Scikit-learn is a great place to start working with machine learning. In this lab, we will use scikit-learn to create a Random Forest Classifier to determine if you prefer cats or dogs. The data set being used is entirely made up, but could easily be swapped with one of your own!
Learning Objectives
Successfully complete this lab by achieving the following learning objectives:
- Navigate to the Jupyter Notebook
Log in to the AWS console and navigate to the AWS SageMaker page. From there, load the Jupyter Notebook that has been provided with this hands-on lab.
- Load and Prepare the Data
- Load the survey data from
data.csv
, located beside the notebook. - View the data. Look at both the raw data and statistics for the data.

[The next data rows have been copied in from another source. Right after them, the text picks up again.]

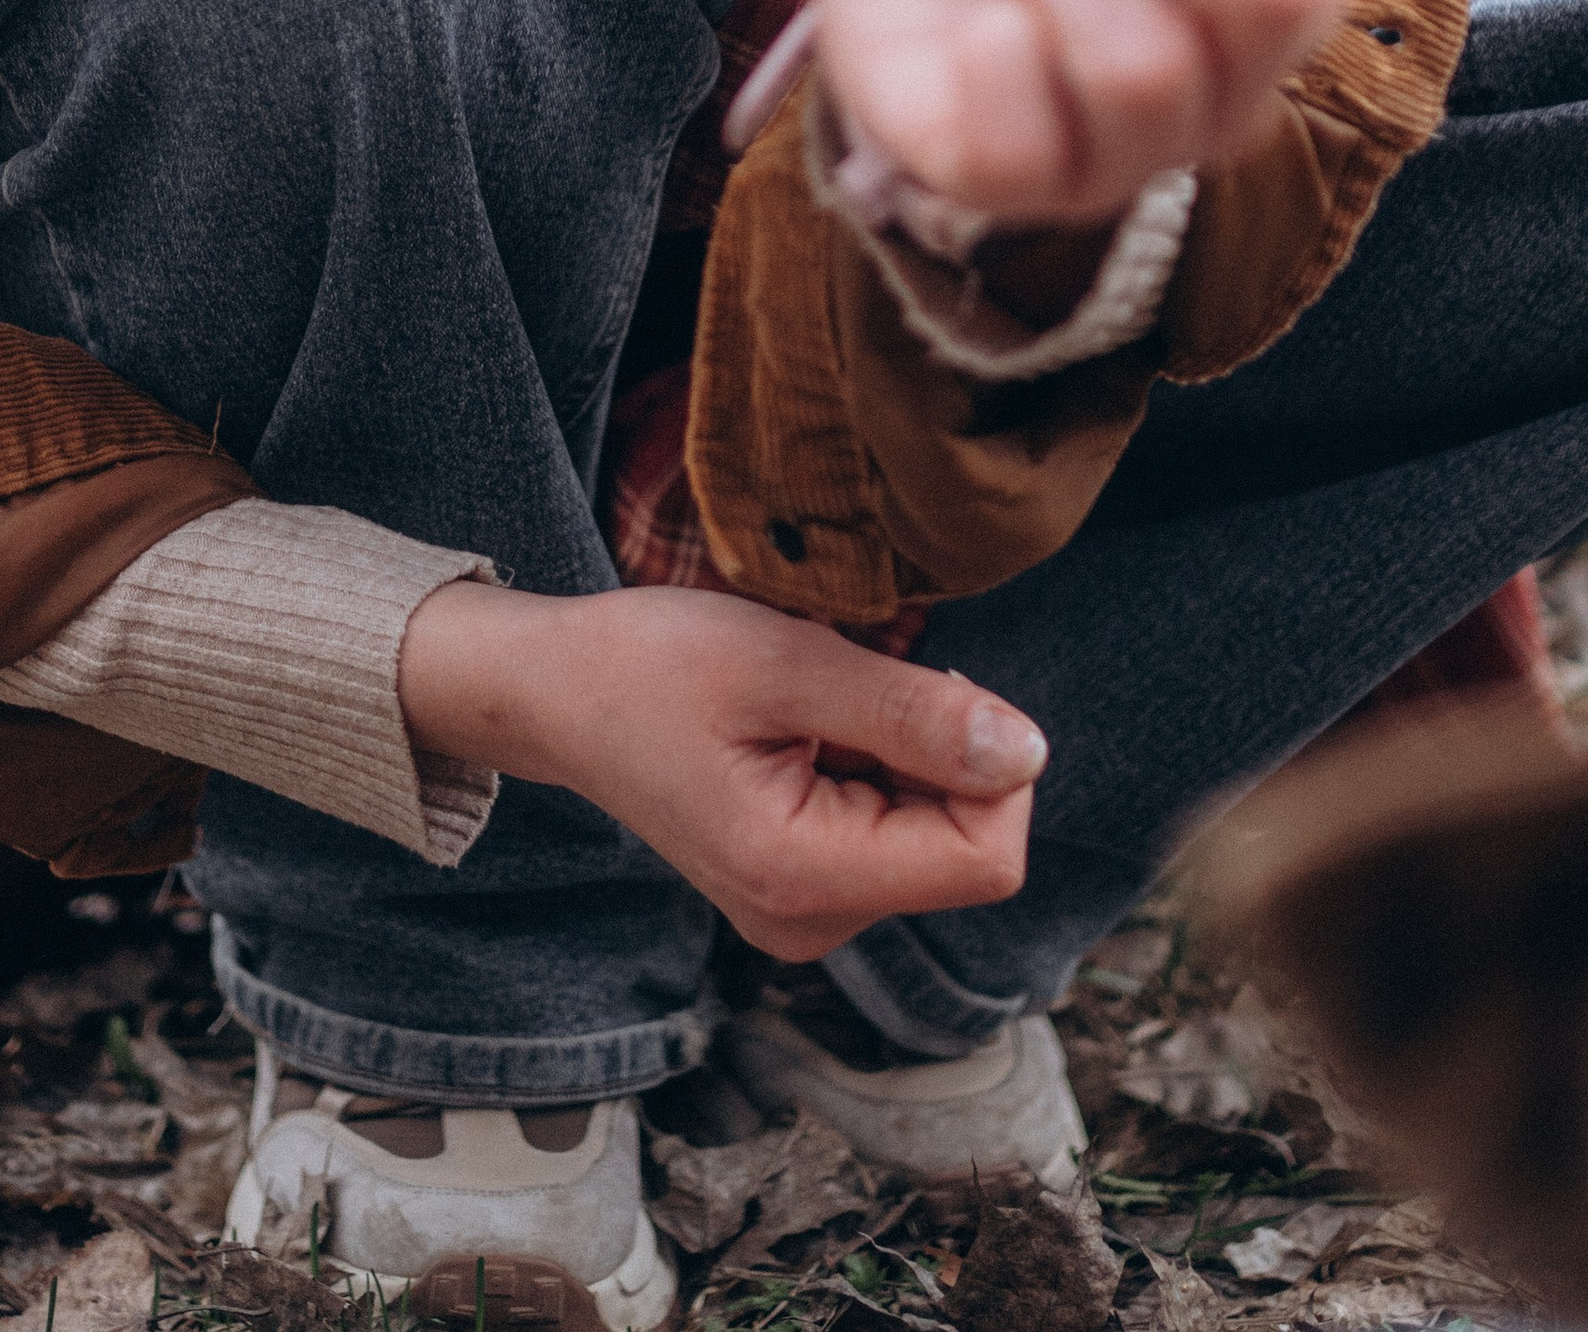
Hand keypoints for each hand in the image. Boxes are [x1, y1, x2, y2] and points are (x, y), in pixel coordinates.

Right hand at [397, 578, 1041, 958]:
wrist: (557, 694)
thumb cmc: (651, 664)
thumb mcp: (785, 663)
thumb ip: (913, 713)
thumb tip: (1030, 753)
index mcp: (802, 881)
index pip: (987, 859)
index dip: (990, 767)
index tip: (919, 689)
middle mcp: (811, 924)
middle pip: (965, 848)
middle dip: (937, 752)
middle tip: (844, 691)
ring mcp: (806, 914)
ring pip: (934, 835)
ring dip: (902, 754)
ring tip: (810, 710)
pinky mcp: (803, 890)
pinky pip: (893, 832)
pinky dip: (874, 768)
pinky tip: (804, 732)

- Change the column data types so the model can understand them.
- Split the data into training and testing sets. Use 80% of the data for training.
- Load the survey data from
- Train the Random Forest Model
- Create a Random Forest Classifier model using scikit-learn.
- Train the model using the training data.
- Evaluate the Model
- Generate predictions for the testing data set.
- View the confusion matrix for the predictions.
- Calculate the sensitivity and specificity.
- Plot the ROC curve.
- Calculate the area under the curve.
- Predict for Yourself
- Create a survey response for yourself.
- Have the model predict if you prefer cats or dogs.